For a London financial services firm with 20-150 staff, a well-structured certification programme typically takes 6-12 months from initial gap analysis to certification audit. The timeline depends on your starting maturity, the scope of your ISMS, and how quickly policy and procedural gaps can be closed. Firms with an existing managed IT provider and good security hygiene can move faster.
What is the difference between ISO 27001:2022 and the previous version?
The 2022 revision restructured Annex A controls from 14 domains with 114 controls to 4 themes with 93 controls. It introduced 11 new controls covering areas including threat intelligence, cloud security, data masking, and secure development lifecycle. The core ISMS requirements in clauses 4-10 received minor updates for clarity. Organisations certified to the 2013 version had until 31 October 2025 to transition.

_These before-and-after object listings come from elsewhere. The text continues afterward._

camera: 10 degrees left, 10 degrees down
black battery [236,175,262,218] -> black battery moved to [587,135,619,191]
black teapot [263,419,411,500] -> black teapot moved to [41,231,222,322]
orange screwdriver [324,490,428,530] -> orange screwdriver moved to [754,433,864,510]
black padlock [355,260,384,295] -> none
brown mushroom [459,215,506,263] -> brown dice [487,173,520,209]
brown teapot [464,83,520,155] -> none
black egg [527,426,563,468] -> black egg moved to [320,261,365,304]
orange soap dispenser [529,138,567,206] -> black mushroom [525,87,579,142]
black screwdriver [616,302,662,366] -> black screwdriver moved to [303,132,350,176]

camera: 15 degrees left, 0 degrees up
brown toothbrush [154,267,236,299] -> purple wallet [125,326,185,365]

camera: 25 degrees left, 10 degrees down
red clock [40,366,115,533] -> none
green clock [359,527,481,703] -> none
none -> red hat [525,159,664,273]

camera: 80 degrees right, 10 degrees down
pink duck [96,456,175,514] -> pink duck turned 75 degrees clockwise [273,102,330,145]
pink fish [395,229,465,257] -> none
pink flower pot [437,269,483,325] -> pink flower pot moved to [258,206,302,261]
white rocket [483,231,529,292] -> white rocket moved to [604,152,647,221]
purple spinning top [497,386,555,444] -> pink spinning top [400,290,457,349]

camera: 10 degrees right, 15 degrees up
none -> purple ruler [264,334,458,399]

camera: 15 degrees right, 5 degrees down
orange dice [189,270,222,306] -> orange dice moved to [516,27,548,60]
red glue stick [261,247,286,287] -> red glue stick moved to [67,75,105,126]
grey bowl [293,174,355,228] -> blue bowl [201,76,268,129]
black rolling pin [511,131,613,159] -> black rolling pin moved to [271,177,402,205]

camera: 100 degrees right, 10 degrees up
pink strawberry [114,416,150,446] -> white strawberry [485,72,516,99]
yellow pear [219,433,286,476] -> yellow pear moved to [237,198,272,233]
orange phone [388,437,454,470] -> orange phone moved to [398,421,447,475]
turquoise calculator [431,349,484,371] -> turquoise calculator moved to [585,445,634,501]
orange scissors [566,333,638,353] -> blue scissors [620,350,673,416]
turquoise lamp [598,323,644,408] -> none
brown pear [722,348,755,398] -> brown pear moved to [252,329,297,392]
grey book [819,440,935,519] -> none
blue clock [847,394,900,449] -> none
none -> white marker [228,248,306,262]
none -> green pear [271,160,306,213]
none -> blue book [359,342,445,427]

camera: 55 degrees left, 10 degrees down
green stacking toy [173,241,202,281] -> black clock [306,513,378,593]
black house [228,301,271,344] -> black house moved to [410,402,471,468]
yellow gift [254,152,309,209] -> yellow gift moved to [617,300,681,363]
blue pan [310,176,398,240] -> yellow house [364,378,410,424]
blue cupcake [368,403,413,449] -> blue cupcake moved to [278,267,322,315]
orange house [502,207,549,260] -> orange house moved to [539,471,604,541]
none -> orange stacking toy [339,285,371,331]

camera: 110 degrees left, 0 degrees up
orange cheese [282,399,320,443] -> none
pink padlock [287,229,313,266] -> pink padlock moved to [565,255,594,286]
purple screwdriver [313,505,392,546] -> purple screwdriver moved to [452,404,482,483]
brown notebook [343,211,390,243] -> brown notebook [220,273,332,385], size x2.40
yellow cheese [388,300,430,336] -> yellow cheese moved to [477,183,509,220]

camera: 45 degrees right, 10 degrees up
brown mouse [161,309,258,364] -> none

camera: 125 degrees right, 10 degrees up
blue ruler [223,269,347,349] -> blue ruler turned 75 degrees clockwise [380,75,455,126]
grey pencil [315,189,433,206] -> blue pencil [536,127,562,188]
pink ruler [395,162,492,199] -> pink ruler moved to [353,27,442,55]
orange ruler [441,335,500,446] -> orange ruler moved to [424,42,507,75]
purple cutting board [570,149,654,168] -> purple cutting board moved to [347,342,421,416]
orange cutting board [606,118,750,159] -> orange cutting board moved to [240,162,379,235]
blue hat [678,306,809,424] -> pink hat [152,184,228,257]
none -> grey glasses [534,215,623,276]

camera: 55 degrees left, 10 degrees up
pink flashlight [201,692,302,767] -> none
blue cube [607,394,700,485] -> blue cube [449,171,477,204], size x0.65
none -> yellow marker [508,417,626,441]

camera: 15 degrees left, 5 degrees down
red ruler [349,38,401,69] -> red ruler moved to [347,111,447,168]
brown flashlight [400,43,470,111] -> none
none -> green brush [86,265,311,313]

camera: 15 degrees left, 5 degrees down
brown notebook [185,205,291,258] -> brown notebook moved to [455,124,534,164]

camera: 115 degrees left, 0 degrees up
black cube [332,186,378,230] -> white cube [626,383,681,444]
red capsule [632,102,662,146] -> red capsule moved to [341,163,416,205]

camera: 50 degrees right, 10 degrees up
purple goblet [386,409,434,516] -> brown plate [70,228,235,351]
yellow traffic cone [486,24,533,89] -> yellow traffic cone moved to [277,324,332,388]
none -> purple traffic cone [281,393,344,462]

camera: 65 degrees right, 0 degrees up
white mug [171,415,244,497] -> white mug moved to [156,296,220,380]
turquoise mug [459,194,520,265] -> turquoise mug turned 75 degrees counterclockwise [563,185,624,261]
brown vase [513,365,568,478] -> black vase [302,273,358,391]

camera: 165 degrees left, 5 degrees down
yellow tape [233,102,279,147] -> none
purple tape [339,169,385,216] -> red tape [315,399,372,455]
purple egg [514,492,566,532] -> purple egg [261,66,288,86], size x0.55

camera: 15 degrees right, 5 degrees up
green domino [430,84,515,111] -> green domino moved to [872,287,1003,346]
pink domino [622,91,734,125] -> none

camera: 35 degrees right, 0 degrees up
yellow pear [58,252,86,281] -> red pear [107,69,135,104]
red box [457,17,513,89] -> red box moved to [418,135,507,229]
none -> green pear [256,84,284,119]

How does ISO 27001 map to DORA requirements?
ISO 27001 provides a strong foundation for DORA compliance. The ISMS framework maps directly to DORA's ICT risk management requirements. Annex A controls cover incident management, access control, cryptography, and supplier relationships that DORA mandates. However, DORA adds prescriptive requirements around incident reporting timeframes, resilience testing methodologies, and third-party contract clauses that go beyond ISO 27001.
Do we need to be ISO 27001 certified, or just aligned?
That depends on your business drivers. Certification provides independent assurance and is increasingly required by enterprise clients, regulators, and insurers. Alignment without certification means you follow the framework but lack third-party verification. For FCA-regulated firms, certification strengthens your regulatory position and simplifies due diligence with counterparties.
What does Nerdster's role look like during certification?
We implement and manage the technical controls that form the bulk of Annex A. This includes access management, endpoint security, network security, backup and recovery, logging and monitoring, and vulnerability management. We provide evidence packs for audit, support policy drafting with technical input, and ensure the IT environment meets the standard's requirements on an ongoing basis.
How much does ISO 27001 certification cost?
Costs vary by scope and firm size. For a London financial services firm with 30-100 staff, expect certification body fees of £5,000-£15,000 for the initial audit, plus annual surveillance audits at roughly half that cost. Consultancy support for ISMS development ranges from £10,000-£30,000. Managed IT services that maintain ongoing compliance are a separate, ongoing cost that most firms already incur.